The second quality is virtue. You want to look for someone who sticks to the precepts and encourages other people to stick to them, too. This second quality follows naturally on the first, because anyone who really believes in the power of action wouldn’t want to harm any being at all. This means no killing, stealing, illicit sex, lying, or taking intoxicants. In any situations. At all. As the Buddha said, if you can hold to these precepts without exception, you’re giving universal protection to all beings. If you make exceptions, that protection is only partial—and you’re only partially protected as well.
The third good quality is generosity. Admirable friends give freely not only of their material belongings but also of their time, knowledge, energy, and forgiveness.
The fourth good quality is discernment. It’s insight into how suffering arises and passes away, with the primary focus on how suffering is caused by mental actions that can be abandoned by training the mind.
So when you’re looking for a teacher, you have to be responsible to find someone who embodies these qualities. This will take time, along with all your powers of observation. And you have to be honest in your judgment. You can’t turn a blind eye to a potential teacher’s breaches of virtue, pretending they don’t matter. Otherwise, you’ll develop the attitude that your breaches won’t matter, either.
Once you’re convinced that you’ve found the right person, you have to be observant to pick up his or her good qualities. Not every Dhamma lesson is in words. As Ajaan Fuang once said, a good student has to learn to think like a thief. You can’t wait to be told where the valuables are. You have to figure out how to find them yourself.
You also have to bring honesty to the relationship, paying careful attention to the teachings and then weighing them against your own actions to see where your actions do and don’t measure up.

__Dataset section__
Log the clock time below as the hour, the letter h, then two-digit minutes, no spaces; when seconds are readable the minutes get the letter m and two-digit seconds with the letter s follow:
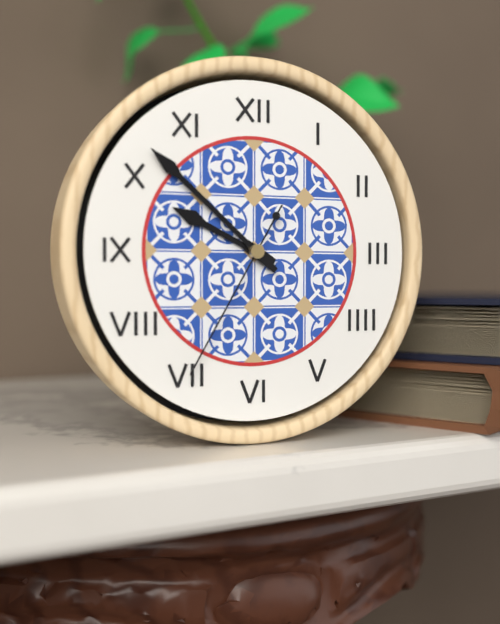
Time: 9h52m35s
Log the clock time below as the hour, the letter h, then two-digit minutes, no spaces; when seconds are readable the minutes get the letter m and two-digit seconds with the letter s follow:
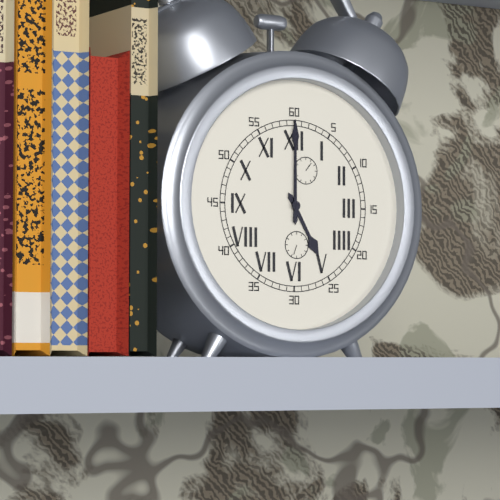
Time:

__Stated goal 1__
According to the passage on choosing a teacher, why shouldn't you overlook a potential teacher's breaches of virtue?
__Stated goal 2__
Please list every act that the passage on choosing a teacher says virtue rules out.
__Stated goal 3__
In the passage on choosing a teacher, who said a good student has to learn to think like a thief?
Answer from the passage on choosing a teacher alone, not from the lines or anything else you know.

__Full response 1__
If you pretend those breaches don't matter, you'll come to believe your own breaches won't matter either.

__Full response 2__
- Killing
- Stealing
- Illicit sex
- Lying
- Taking intoxicants

__Full response 3__
Ajaan Fuang.